Work to complete:
1. Reproduce the forum post about running a space-travel campaign word for word, in its entirety.
2. Render the lines of the records starting at the line containing "genus: Distichlis" and ending at the line containing "state / province: Atacama (III)", both included, as a JSON list of strings with one string per line. Leave out blank lines and give nothing else.

I need advice on something not exactly related to D&D (we run a homebrew system losely based on D&D), but since its kind of an universal problem, I think it's appropriate to post here.
Basically, space traveling is a huge deal in the campaign. The characters are always in spaceships going up and down and doing whatever they want in different planets. And there's menaces in space too, pirates, creatures and all that jazz. The whole theming is about exploring space, looking for something that will help, of course, save their own planet from the brink of destruction.
If an analogy helps, think about… One piece. Something huge is going on, people are launching themselves to space in search of this ancient relic, and the galaxy is in chaos.
And even like One Piece itself, most of the game takes places on the islands, which in this case would be the planets, and the events that take place there. Space is used more as a backdrop for traveling and we mostly skip it, save one or two slice of life scenes on the ship they're in.
But the campaign got to that point where, now, they have their own ship. Therefore, they can not only do whatever they want, they can also go wherever they want. Of course, they have leads. If it were a Rockstar open world game, their map would have markers that would indicate where to go next because a quest might be waiting there. Which makes things pretty simple and basic, I just need to know what they plan to do next and prepare accordingly.

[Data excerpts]
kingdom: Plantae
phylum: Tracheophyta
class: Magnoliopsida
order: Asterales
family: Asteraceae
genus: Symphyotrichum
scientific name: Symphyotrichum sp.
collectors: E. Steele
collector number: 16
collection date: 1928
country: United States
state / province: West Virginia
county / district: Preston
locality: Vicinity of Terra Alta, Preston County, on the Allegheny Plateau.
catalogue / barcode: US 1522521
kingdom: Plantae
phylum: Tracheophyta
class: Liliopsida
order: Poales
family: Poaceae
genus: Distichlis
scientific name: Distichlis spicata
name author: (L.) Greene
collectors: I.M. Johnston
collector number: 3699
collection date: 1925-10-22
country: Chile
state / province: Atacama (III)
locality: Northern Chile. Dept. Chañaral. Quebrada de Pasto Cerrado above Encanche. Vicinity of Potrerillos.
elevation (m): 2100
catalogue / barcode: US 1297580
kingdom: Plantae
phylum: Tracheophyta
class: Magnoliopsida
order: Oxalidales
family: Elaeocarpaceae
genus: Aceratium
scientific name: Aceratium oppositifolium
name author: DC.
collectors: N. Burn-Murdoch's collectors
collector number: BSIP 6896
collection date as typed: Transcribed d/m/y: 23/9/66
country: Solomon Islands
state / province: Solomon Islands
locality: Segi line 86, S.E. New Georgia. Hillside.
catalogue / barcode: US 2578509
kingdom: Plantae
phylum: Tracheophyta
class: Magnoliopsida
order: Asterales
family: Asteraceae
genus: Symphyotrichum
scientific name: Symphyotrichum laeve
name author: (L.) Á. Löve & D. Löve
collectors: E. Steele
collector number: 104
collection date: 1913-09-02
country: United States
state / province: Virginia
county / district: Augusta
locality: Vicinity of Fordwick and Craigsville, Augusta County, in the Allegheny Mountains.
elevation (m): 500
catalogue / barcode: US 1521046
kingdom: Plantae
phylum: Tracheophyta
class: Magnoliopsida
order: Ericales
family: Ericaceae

Outputs:
1.
I need advice on something not exactly related to D&D (we run a homebrew system losely based on D&D), but since its kind of an universal problem, I think it's appropriate to post here.
Basically, space traveling is a huge deal in the campaign. The characters are always in spaceships going up and down and doing whatever they want in different planets. And there's menaces in space too, pirates, creatures and all that jazz. The whole theming is about exploring space, looking for something that will help, of course, save their own planet from the brink of destruction.
If an analogy helps, think about… One piece. Something huge is going on, people are launching themselves to space in search of this ancient relic, and the galaxy is in chaos.
And even like One Piece itself, most of the game takes places on the islands, which in this case would be the planets, and the events that take place there. Space is used more as a backdrop for traveling and we mostly skip it, save one or two slice of life scenes on the ship they're in.
But the campaign got to that point where, now, they have their own ship. Therefore, they can not only do whatever they want, they can also go wherever they want. Of course, they have leads. If it were a Rockstar open world game, their map would have markers that would indicate where to go next because a quest might be waiting there. Which makes things pretty simple and basic, I just need to know what they plan to do next and prepare accordingly.

2.
[
  "genus: Distichlis",
  "scientific name: Distichlis spicata",
  "name author: (L.) Greene",
  "collectors: I.M. Johnston",
  "collector number: 3699",
  "collection date: 1925-10-22",
  "country: Chile",
  "state / province: Atacama (III)"
]